Well, that explains it then. My wife did all sorts of weird stuff when she was menopausal. She even took up knitting with a knitting group, every Friday.
Thankfully, it didn’t last too long and she’s over it and back to her old self now, back on the shooting-range every Friday, as was usual.
I agree. This modified picture is funny, isn’t it?. The other one always seemed rather banal to me,
@Hedgehog: Your approach is certainly a valid one. Another approach is to shout it from the rooftops, making clear to your enemies that, however long it takes, the US will find them and kill them. That does sacrifice an element of mystery, but the modified Black Hawk left behind was a teensy-tiny clue that it might just possibly have been a US Special Forces raid.
I’m intrigued by Obama’s disclosure of Stuxnet. My understanding is that it’s still not been officially confirmed, despite leaks to the NYT in 2009. Do you have a source for his announcement?
bobby b: “See that sign she’s holding? The one that says “bring our girls back”?
That’s ALL she and her husband did on those girls’ behalf.”
That’s because #blacklivesmatter
@Slartibartfarst
Knitting? Are you sure it was the menopause and not a transient state of psychosis or some such? A case of “weekly knitting” is a very serious disturbance comparable only to all needleworks, cupcake making, and husband nagging.
Good to know she’s back to normal 😀
@PaulH: Just google Obama Stuxnet admission. There’s any number of links. None of them are “official,” meaning that the White House spokesflunkie didn’t actually say it from the podium, but interestingly most of them date to 2012, i.e. to the run-up to the election in which the Golfer-in-Chief wanted to portray himself as tough in the face of Romney’s attack on him as weak on national security. And when a Democratic administration “leaks” something to the New York Times, i.e. to the unofficial mouthpiece and press organ of the Party, it is not in order to keep it hidden.
As far as the choice between secrecy for a mission such as the bin Laden raid and the desire to shout it from the rooftops, it’s not just about removing the element of mystery. It’s about coming across as a braggart. Real men don’t do that. Remember the “GM is alive, and Osama bin Laden is dead” slogan? Again, who does that? And the intimation that Obama was such a cool operator for having given the go-ahead to the mission and HAVING SAT IN THE SITUATION ROOM WHILE IT WENT DOWN!!! What nerves of steel! Puh-leeze.

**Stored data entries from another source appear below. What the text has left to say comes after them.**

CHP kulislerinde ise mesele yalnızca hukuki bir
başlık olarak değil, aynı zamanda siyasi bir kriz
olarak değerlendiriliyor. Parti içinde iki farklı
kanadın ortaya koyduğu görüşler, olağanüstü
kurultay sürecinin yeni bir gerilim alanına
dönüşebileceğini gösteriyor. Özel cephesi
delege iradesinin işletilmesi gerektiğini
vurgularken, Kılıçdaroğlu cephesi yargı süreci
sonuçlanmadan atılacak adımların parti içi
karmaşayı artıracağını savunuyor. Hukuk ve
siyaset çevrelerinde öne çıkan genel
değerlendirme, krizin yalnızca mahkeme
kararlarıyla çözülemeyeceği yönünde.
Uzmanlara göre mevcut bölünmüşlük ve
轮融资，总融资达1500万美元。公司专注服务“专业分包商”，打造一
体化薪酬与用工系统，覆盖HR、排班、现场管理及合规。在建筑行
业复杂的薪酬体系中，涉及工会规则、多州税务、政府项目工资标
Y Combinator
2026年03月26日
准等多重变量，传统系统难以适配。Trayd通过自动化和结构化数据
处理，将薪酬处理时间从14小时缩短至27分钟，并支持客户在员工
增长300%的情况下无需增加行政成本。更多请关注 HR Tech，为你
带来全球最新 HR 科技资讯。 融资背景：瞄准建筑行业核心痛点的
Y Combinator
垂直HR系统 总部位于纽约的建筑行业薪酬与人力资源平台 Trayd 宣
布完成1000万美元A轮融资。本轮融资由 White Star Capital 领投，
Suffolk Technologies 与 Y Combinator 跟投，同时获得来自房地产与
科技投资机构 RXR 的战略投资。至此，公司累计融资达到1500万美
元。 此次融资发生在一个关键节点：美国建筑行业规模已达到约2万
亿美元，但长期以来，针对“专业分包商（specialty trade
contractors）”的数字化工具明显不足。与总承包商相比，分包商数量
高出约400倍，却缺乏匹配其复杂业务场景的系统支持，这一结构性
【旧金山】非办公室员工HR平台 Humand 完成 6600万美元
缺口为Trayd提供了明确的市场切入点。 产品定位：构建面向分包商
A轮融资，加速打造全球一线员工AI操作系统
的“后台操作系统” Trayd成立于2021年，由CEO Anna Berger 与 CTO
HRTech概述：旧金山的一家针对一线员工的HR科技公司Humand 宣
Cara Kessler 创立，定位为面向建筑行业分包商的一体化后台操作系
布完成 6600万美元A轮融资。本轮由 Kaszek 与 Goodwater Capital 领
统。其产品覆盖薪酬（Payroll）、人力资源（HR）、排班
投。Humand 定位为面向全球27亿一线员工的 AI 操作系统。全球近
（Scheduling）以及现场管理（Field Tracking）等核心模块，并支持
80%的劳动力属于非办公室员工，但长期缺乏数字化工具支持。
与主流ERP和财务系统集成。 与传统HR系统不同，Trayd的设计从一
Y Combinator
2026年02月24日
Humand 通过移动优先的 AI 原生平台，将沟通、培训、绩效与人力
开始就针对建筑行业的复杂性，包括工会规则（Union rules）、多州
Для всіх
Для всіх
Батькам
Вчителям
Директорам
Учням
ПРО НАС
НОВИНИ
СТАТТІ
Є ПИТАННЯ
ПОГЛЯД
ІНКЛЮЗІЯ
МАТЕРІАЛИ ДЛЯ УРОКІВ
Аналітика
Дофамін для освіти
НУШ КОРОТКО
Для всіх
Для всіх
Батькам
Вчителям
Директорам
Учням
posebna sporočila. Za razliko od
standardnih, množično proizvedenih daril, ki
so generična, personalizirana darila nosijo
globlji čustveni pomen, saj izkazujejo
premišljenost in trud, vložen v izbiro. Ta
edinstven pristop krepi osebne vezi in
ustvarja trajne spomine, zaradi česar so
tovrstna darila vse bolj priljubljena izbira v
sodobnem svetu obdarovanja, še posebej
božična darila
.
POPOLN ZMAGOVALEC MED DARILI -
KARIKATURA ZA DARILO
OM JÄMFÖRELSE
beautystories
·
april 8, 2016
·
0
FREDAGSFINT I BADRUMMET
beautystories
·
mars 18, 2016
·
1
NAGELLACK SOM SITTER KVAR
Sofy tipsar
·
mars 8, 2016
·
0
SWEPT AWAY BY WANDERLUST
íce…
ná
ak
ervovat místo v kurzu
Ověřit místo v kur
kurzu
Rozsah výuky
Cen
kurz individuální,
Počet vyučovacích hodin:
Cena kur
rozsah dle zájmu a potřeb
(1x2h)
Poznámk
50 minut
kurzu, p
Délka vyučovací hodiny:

“A case of “weekly knitting” is a very serious disturbance comparable only to all needleworks, cupcake making, and husband nagging.”
Wait, are you telling me all that isn’t a part of the official Wife Handbook? That I got a defective model? 😮
Don’t tell me your wife is affected by those maladies! Even the needleworks dexterity? 😯
All those and more. (Well, to be fair she’s pretty decent about the “nagging” part.) But in addition to all manner of needlecrafts there’s things like beading, and kumihimo or some such (a form of Japanese braiding), and stained glass, and pisanke (Hungarian egg dyeing), and . . . (the list goes on). And here I had assumed that was normal!
Oh, Laird! I’m so sorry to read that! 🙁
Funny, actually.
People with a sense of humor get it.
Muslims, Nazis, Fascists, Communists and Democrats won’t. Screw them all.
@Hedgehog: Obama’s pretty reserved announcement is clearly not the act of a braggart, because that would exhaust the language’s ability to describe a President landing on an aircraft carrier and announcing combat operations over, a decade or more before that was the case.